Dans la région Moyen-Orient et Afrique du Nord, c’est le Maroc qui caracole en tête, avec un score de 71,7 et une 68ᵉ place mondiale. Le royaume tire son épingle du jeu grâce à des investissements soutenus dans les infrastructures, les réformes sociales et la transition énergétique. L’Algérie, avec un score identique à celui de la Tunisie (71,3), occupe le 70ᵉ rang. Suivent l’Égypte (86ᵉ, 69 points), puis une série de pays comme le Cap-Vert (95ᵉ), Maurice (97ᵉ), la Namibie (100ᵉ), le Kenya (106ᵉ), l’Afrique du Sud (109ᵉ), Sao Tomé-et-Principe (111ᵉ) et le Botswana (112ᵉ).

Malgré ces performances notables pour certains pays du Maghreb, le continent africain dans son ensemble reste marqué par un retard structurel. Pauvreté, inégalités sociales, accès limité aux services essentiels et vulnérabilité climatique pèsent lourdement sur les scores moyens. Les écarts de modèles de croissance et de capacités d’adaptation freinent la convergence vers un développement durable partagé, même si le Maroc, la Tunisie et l’Algérie se distinguent comme des pôles d’avance relative.

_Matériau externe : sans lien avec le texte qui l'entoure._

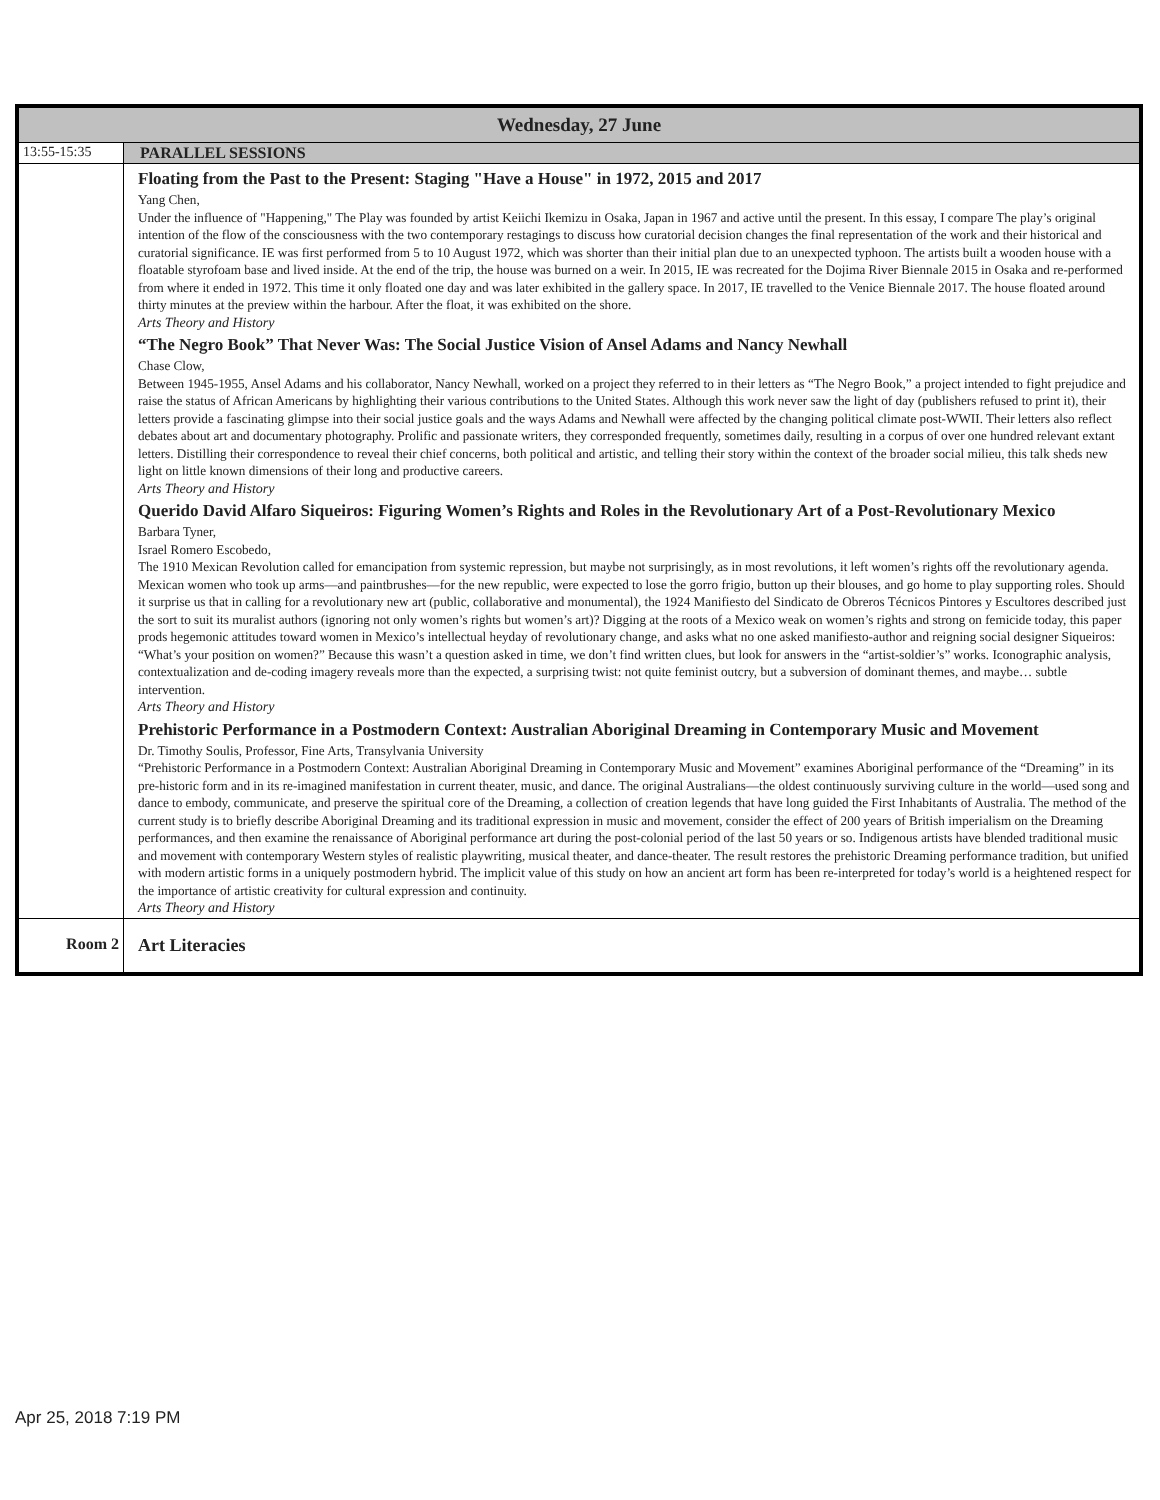| Wednesday, 27 June | |
| --- | --- |
| 13:55-15:35 | PARALLEL SESSIONS |
| | Floating from the Past to the Present: Staging "Have a House" in 1972, 2015 and 2017 Yang Chen, Under the influence of "Happening," The Play was founded by artist Keiichi Ikemizu in Osaka, Japan in 1967 and active until the present. In this essay, I compare The play’s original intention of the flow of the consciousness with the two contemporary restagings to discuss how curatorial decision changes the final representation of the work and their historical and curatorial significance. IE was first performed from 5 to 10 August 1972, which was shorter than their initial plan due to an unexpected typhoon. The artists built a wooden house with a floatable styrofoam base and lived inside. At the end of the trip, the house was burned on a weir. In 2015, IE was recreated for the Dojima River Biennale 2015 in Osaka and re-performed from where it ended in 1972. This time it only floated one day and was later exhibited in the gallery space. In 2017, IE travelled to the Venice Biennale 2017. The house floated around thirty minutes at the preview within the harbour. After the float, it was exhibited on the shore. Arts Theory and History “The Negro Book” That Never Was: The Social Justice Vision of Ansel Adams and Nancy Newhall Chase Clow, Between 1945-1955, Ansel Adams and his collaborator, Nancy Newhall, worked on a project they referred to in their letters as “The Negro Book,” a project intended to fight prejudice and raise the status of African Americans by highlighting their various contributions to the United States. Although this work never saw the light of day (publishers refused to print it), their letters provide a fascinating glimpse into their social justice goals and the ways Adams and Newhall were affected by the changing political climate post-WWII. Their letters also reflect debates about art and documentary photography. Prolific and passionate writers, they corresponded frequently, sometimes daily, resulting in a corpus of over one hundred relevant extant letters. Distilling their correspondence to reveal their chief concerns, both political and artistic, and telling their story within the context of the broader social milieu, this talk sheds new light on little known dimensions of their long and productive careers. Arts Theory and History Querido David Alfaro Siqueiros: Figuring Women’s Rights and Roles in the Revolutionary Art of a Post-Revolutionary Mexico Barbara Tyner, Israel Romero Escobedo, The 1910 Mexican Revolution called for emancipation from systemic repression, but maybe not surprisingly, as in most revolutions, it left women’s rights off the revolutionary agenda. Mexican women who took up arms—and paintbrushes—for the new republic, were expected to lose the gorro frigio, button up their blouses, and go home to play supporting roles. Should it surprise us that in calling for a revolutionary new art (public, collaborative and monumental), the 1924 Manifiesto del Sindicato de Obreros Técnicos Pintores y Escultores described just the sort to suit its muralist authors (ignoring not only women’s rights but women’s art)? Digging at the roots of a Mexico weak on women’s rights and strong on femicide today, this paper prods hegemonic attitudes toward women in Mexico’s intellectual heyday of revolutionary change, and asks what no one asked manifiesto-author and reigning social designer Siqueiros: “What’s your position on women?” Because this wasn’t a question asked in time, we don’t find written clues, but look for answers in the “artist-soldier’s” works. Iconographic analysis, contextualization and de-coding imagery reveals more than the expected, a surprising twist: not quite feminist outcry, but a subversion of dominant themes, and maybe… subtle intervention. Arts Theory and History Prehistoric Performance in a Postmodern Context: Australian Aboriginal Dreaming in Contemporary Music and Movement Dr. Timothy Soulis, Professor, Fine Arts, Transylvania University “Prehistoric Performance in a Postmodern Context: Australian Aboriginal Dreaming in Contemporary Music and Movement” examines Aboriginal performance of the “Dreaming” in its pre-historic form and in its re-imagined manifestation in current theater, music, and dance. The original Australians—the oldest continuously surviving culture in the world—used song and dance to embody, communicate, and preserve the spiritual core of the Dreaming, a collection of creation legends that have long guided the First Inhabitants of Australia. The method of the current study is to briefly describe Aboriginal Dreaming and its traditional expression in music and movement, consider the effect of 200 years of British imperialism on the Dreaming performances, and then examine the renaissance of Aboriginal performance art during the post-colonial period of the last 50 years or so. Indigenous artists have blended traditional music and movement with contemporary Western styles of realistic playwriting, musical theater, and dance-theater. The result restores the prehistoric Dreaming performance tradition, but unified with modern artistic forms in a uniquely postmodern hybrid. The implicit value of this study on how an ancient art form has been re-interpreted for today’s world is a heightened respect for the importance of artistic creativity for cultural expression and continuity. Arts Theory and History |
| Room 2 | Art Literacies |
Apr 25, 2018 7:19 PM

Au sommet du classement mondial, la Finlande confirme son statut de modèle avec un indice de 87,4, grâce à une combinaison de politiques publiques exemplaires dans les domaines éducatif, social, énergétique et environnemental. Le haut du tableau est largement dominé par les nations européennes : Suède, Danemark, Norvège, Allemagne, France, Royaume-Uni, Islande et Tchéquie, rejointes par l’Australie, qui complètent le top 10.

À l’opposé, les derniers rangs reviennent à des États confrontés à des crises multiples, principalement en Afrique subsaharienne. Soudan du Sud, République centrafricaine, Tchad et Somalie ferment la marche, victimes d’une instabilité politique chronique, de conflits armés, d’une pauvreté extrême et d’un accès défaillant aux infrastructures et aux services de base, qu’il s’agisse de la santé, de l’éducation ou de l’électricité.